Übungsfragen:
**a)** Stimmen diese Aussagen mit dem Text zu TBT in der Einsatznachbereitung überein? (i) TBT wird als Technik zur Selbst- und Kameradenhilfe bezeichnet. (ii) Einsätze gehören laut Text nicht zur Tagesroutine. (iii) Das Technische Hilfswerk wird als eine der Organisationen genannt. Antworte jeweils mit Ja oder Nein und zitiere die entscheidenden Worte wörtlich.
**b)** Beantworte diese Fragen zum Text zu TBT in der Einsatznachbereitung:
(i) Welches Risiko gehen die genannten Helfer bei ihrer Tätigkeit ein?
(ii) Wie können schockierende Erfahrungen mit TBT verarbeitet werden?
(iii) Wozu dient diese Verarbeitung laut dem letzten Satz?
**c)** Schreib aus dem Text zu TBT in der Einsatznachbereitung genau den Teil ab, der bei den Worten „TBT in der Krisenintervention“ beginnt, und hör nach „Arbeits- und Einsatzfähigkeit.“ auf.

Dokumenttext:
╭──
TBT in der Krisenintervention und Einsatznachbereitung: Prävention von Traumafolge-Störungen

Auch wenn Einsätze zur Tagesroutine gehören, können sie hoch belastend sein. Beamte/innen, Beschäftigte aber auch ehrenamtliche Helfer/innen öffentlich-rechtlicher Institutionen und Organisationen wie: Bundeswehr, Polizei, Feuerwehr, Technisches Hilfswerk und Rettungsdienste gehen bei ihrer Tätigkeit ein erhöhtes Traumatisierungsrisiko ein. Bei der Einsatznachbereitung nach belastenden Einsätzen ist TBT eine wertvolle Technik zur Selbst- und Kameradenhilfe. Schockierende Erfahrungen können damit zeitnah und sicher verarbeitet werden - zur Vorbeugung von Traumafolge-Störungen und zur Erhaltung der Arbeits- und Einsatzfähigkeit.
╰──
Inhalt der Daten:
╭──
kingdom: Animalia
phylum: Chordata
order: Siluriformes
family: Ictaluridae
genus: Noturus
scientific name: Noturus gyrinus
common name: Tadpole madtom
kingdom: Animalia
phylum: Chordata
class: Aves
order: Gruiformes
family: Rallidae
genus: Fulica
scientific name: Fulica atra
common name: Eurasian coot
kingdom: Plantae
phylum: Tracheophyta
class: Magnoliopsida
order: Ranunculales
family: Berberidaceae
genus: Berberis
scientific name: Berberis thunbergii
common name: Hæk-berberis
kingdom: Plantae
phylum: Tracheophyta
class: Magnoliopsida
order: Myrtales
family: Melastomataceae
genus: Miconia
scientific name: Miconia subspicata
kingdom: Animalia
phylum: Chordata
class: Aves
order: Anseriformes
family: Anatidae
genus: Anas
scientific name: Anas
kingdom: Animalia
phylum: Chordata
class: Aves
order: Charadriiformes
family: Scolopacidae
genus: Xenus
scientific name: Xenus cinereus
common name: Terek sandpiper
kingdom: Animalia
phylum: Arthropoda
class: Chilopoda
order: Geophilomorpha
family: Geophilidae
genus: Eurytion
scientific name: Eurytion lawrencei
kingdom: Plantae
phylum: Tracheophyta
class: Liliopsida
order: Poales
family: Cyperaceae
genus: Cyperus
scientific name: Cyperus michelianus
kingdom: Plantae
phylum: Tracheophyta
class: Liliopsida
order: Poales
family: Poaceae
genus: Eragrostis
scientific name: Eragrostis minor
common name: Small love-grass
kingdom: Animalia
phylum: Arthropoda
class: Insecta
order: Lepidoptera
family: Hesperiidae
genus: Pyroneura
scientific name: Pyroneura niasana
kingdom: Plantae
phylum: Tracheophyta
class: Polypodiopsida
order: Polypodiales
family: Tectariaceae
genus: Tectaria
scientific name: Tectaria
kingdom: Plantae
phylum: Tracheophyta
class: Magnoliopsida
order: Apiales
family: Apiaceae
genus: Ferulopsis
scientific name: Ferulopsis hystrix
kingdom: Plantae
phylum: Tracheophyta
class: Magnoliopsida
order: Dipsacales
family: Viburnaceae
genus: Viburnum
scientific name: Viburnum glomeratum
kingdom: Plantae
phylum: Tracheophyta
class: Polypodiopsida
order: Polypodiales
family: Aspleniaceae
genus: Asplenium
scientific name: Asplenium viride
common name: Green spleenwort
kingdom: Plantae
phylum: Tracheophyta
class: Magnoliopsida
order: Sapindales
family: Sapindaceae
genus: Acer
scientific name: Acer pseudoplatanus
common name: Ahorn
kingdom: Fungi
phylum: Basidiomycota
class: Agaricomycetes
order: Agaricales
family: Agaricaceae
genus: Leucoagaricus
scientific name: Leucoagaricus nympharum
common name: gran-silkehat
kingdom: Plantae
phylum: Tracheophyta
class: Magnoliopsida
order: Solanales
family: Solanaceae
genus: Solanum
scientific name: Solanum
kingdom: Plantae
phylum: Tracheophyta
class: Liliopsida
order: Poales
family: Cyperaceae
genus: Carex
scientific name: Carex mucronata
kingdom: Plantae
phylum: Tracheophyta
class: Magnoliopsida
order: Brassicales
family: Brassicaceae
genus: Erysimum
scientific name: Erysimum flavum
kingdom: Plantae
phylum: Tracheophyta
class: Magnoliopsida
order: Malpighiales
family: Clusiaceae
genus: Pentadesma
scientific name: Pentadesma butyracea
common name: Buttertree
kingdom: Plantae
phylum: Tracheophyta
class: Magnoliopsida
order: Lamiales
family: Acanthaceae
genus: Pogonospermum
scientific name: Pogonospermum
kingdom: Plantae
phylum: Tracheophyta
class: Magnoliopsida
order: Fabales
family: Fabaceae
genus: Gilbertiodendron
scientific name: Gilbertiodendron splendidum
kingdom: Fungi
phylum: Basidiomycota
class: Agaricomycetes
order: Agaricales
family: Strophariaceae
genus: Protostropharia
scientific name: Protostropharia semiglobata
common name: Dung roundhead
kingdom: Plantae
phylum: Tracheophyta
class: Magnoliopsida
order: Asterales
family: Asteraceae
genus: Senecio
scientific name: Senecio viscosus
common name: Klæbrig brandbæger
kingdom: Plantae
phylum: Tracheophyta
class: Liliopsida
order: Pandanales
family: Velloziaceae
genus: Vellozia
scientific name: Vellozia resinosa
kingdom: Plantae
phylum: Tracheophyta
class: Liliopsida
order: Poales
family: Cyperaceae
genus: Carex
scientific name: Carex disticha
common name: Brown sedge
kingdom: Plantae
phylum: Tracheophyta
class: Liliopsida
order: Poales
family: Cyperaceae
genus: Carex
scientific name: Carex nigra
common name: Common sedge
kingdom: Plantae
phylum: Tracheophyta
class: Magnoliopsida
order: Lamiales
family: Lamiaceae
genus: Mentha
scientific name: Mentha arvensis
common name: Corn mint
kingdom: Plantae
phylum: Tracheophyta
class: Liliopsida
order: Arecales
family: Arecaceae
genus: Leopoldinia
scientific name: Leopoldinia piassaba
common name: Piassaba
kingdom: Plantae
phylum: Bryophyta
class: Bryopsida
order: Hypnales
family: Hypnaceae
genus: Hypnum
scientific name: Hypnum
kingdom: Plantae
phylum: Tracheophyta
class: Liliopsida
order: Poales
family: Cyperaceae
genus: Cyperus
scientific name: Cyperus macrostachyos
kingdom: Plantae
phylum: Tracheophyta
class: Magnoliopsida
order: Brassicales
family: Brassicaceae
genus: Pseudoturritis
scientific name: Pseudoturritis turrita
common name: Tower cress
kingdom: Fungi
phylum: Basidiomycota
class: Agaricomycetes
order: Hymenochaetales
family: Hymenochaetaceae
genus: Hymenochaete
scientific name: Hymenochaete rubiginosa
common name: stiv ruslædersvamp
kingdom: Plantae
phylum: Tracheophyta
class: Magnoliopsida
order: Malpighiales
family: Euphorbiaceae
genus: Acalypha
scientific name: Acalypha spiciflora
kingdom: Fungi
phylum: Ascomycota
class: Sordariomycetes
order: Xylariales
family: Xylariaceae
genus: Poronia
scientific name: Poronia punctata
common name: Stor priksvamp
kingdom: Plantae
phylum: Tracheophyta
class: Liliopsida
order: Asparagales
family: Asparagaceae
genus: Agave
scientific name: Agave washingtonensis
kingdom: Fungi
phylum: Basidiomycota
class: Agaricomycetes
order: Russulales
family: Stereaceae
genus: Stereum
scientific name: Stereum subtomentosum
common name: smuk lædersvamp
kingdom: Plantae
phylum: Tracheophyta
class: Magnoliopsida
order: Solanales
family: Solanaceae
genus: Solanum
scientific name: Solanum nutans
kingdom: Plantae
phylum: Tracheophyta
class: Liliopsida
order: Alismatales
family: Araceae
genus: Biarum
╰──
Lösungen:
**a)**
(i) Ja: „ist TBT eine wertvolle Technik zur Selbst- und Kameradenhilfe“
(ii) Nein: „Auch wenn Einsätze zur Tagesroutine gehören“
(iii) Ja: „Bundeswehr, Polizei, Feuerwehr, Technisches Hilfswerk und Rettungsdienste“

**b)**
(i) Ein erhöhtes Traumatisierungsrisiko.
(ii) Zeitnah und sicher.
(iii) Zur Vorbeugung von Traumafolge-Störungen und zur Erhaltung der Arbeits- und Einsatzfähigkeit.

**c)**
TBT in der Krisenintervention und Einsatznachbereitung: Prävention von Traumafolge-Störungen

Auch wenn Einsätze zur Tagesroutine gehören, können sie hoch belastend sein. Beamte/innen, Beschäftigte aber auch ehrenamtliche Helfer/innen öffentlich-rechtlicher Institutionen und Organisationen wie: Bundeswehr, Polizei, Feuerwehr, Technisches Hilfswerk und Rettungsdienste gehen bei ihrer Tätigkeit ein erhöhtes Traumatisierungsrisiko ein. Bei der Einsatznachbereitung nach belastenden Einsätzen ist TBT eine wertvolle Technik zur Selbst- und Kameradenhilfe. Schockierende Erfahrungen können damit zeitnah und sicher verarbeitet werden - zur Vorbeugung von Traumafolge-Störungen und zur Erhaltung der Arbeits- und Einsatzfähigkeit.